2004-04-20 Thread Larry Wall
On Tue, Apr 20, 2004 at 02:16:01PM -0400, Aaron Sherman wrote:
: Well, I have a lot to digest, but off the top of my head (and having
: nothing to do with objects, but rather the string discussion at the
: end), it would be very useful if I could assert:
: 
:   no string complex;
: 
: or something like that. That is to say, I would love to have a way to
: say that my strings are just plain old C-style arrays of 8-bit
: characters.

Yes, that's in the works.  The plan is to have four Unicode support levels.

Level 0 character = byte
Level 1 character = codepoint
Level 2 character = grapheme
Level 3 character = letter

These would be declared by lexically scoped declarations:

use bytes 'ISO-8859-1';
use codepoints;
use graphemes;
use letters 'Turkish';

It's possible to get into level 0 with a bare use bytes but then
you just get C locale semantics.   Often you might specify which
8-bit semantics are the default.  It's not possible to get into
level 3 without declaring a specific language.  You can't just say
use letters.  Possibly there's support for use letters :locale,
but don't tell Jarkko.  :-)

Note these just warp the defaults.  Underneath is still a strongly
typed string system.  So you can say use bytes and know that the
strings that *you* create are byte strings.  However, if you get in a
string from another module, you can't necessarily process it as bytes.
If you haven't specified how such a string is to be processed in
your worldview, you're probably going to get an exception.  You might
anyway, if what you specified is an impossible downconversion.

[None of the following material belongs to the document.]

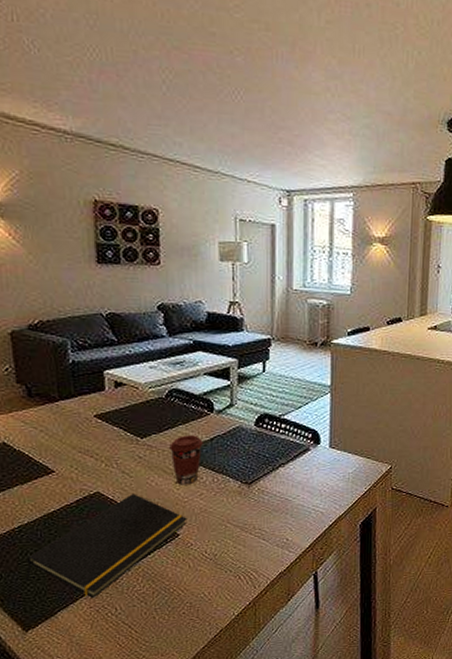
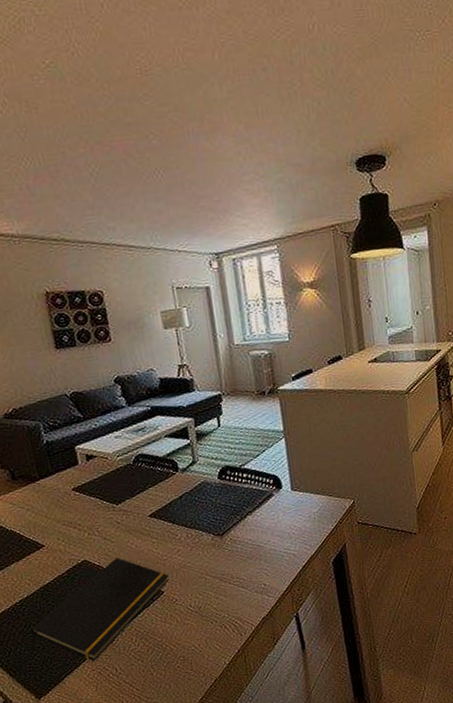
coffee cup: present [169,435,203,485] -> none [143,495,174,545]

So yes, you can have use bytes, but it puts more responsibility on
you rather than less.  You might rather just specify the type of your
particular string or array, and stay with codepoints or graphemes in
the general case.  To the extent that we can preserve the abstraction
that a string is just a sequence of integers, the values of which
have some known relationship to Unicode, it should all just work.
In particular, latin-1 is by definition the 8-bit subset of Unicode,
so if you stick to those codepoints you're safe.  Functions and
interfaces that require 8-bit bytes will be able to convert such a
string regardless of its internal representation.

: I know that at a low level Parrot is still going to have its way with
: these, but at the very least, I want to be able to put the tag in there
: (lexically or otherwise) to make me feel better about myself as a human
: being when I do:
: 
:   my $n = '';
:   for @stuff - $_ {$n ~= (defined($_)??1::0)}
:   my $stuff_as_bitvec = pack(b*,$n);
:   %state_is_known{$stuff_as_bitvec} = 1;
: 
: It's going to be hard for me to accept that that operation is going to
: have to worry about codepoints... really hard. Especially so if I'm
: doing this is a tight loop as I was recently.

If you never put anything into a string bigger than U+00ff, you're
guaranteed to get semantics indistinguishable from a byte string,
regardless of how the characters might actually be stored.  We aimed
for this ideal in Perl 5 but were never quite able to achieve it in
all the nooks and crannies of the language.  There was just too much
legacy to deal with.  Jarkko took it as far as humanly possible, and
in some cases farther.  But hopefully we can make a clean break from
the looney locale legacy with Perl 6.

: I suppose if there were a type:
: 
:   my Octets $stuff_as_bitvec = '';
:   ...
: 
: Then that would be a start, but even then what of the hashing operation?
: Will there be some property of a hash I have to set too?
: 
:   class Octets_Num_Pair is Pair {
:   my Octets $.key;
:   my Num $.val;
:   ... redefine key management in terms of Octets ...
:   }
:   my Octets_Num_Pair %state_is_known;

Hashes aren't declared to return pairs, but rather values.  If you need
to change the key type it's a trait on the storage class.  But...

: Is that right, or would there be a key_type property on hashes? More to
: the point, is it worth it, or will I be further slowing down hash access
: because it's special-cased in the default situation?

Hashes should handle various types of built-in key strings properly
by default.  It's only if you want to start hashing on objects that
you have to make sure your class does Hashkey or some such.

Larry